Summer day at Adelsö Church
Signed H. af Klint. Panel 46 x 61 cm.
Purchased in the first half of the 20th century. Thence by descent.
Hilma af Klint was a pioneer in many ways. She grew up in a naval officer family in Stockholm and Adelsö in Lake Mälaren. She belonged to one of the very first generations of women to be educated at the Royal Academy of Fine Arts in Stockholm. After graduating, she shared a studio with some of her female colleagues in the so-called Ateljéhuset on Hamngatan 5, near Kungsträdgården. It was the cultural center of the time, with Blanch's Café and Art salon on the ground floor.
The painting in the auction is an early work, created during this period. The motif is taken from Adelsö and depicts the gate to Adelsö cemetery. Around the northern and western parts of the cemetery, there is an old wall made of cut gray stone. Inside the wall, maple and ash trees grow. The realistic execution of the painting gives no hint of the dramatic development towards abstract painting that would follow.

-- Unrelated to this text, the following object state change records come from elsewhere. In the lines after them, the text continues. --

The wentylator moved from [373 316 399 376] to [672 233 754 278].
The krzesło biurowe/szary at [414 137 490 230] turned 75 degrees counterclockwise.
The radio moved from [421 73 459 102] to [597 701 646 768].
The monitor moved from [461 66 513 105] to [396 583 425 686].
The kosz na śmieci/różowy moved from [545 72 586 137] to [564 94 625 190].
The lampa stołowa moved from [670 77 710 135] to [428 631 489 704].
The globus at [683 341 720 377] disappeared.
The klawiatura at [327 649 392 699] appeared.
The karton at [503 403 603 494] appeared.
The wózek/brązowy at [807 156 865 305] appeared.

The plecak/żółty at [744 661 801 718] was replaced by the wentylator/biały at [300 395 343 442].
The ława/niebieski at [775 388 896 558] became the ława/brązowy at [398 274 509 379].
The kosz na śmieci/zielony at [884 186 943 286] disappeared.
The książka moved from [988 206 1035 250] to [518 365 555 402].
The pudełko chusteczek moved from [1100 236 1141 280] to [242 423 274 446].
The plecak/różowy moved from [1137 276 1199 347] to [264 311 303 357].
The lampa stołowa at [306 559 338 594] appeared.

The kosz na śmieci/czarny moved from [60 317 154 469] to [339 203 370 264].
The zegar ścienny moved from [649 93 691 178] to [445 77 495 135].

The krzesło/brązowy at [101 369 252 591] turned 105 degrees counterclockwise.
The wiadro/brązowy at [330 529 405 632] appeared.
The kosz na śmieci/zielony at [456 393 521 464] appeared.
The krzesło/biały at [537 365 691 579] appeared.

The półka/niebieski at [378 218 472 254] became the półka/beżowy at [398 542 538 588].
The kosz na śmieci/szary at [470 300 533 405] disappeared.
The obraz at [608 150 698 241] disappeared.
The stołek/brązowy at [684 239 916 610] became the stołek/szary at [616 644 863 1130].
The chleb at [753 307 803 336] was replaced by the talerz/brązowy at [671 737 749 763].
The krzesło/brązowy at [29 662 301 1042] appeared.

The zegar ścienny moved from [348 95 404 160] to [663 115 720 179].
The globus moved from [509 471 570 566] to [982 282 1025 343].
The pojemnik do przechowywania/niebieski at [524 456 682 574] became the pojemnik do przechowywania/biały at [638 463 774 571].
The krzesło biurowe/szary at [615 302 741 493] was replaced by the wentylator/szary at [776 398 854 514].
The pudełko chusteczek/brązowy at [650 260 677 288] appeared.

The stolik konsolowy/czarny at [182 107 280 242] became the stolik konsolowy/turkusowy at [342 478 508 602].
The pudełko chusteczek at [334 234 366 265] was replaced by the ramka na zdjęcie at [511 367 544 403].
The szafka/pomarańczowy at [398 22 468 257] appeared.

Until her 40s, Hilma af Klint painted mainly portraits, landscapes, botanical studies, and commissioned works. Without any progressive transition, she then shifted from traditional painting to creating in an absolutely free and unconventional way.
Hilma af Klint has taken the art world by storm. From being practically unknown, she is now considered on par with the greatest modern painters, and her abstract works are considered groundbreaking. Long after her death, she has redrawn the map for early abstract art, both in Sweden and internationally.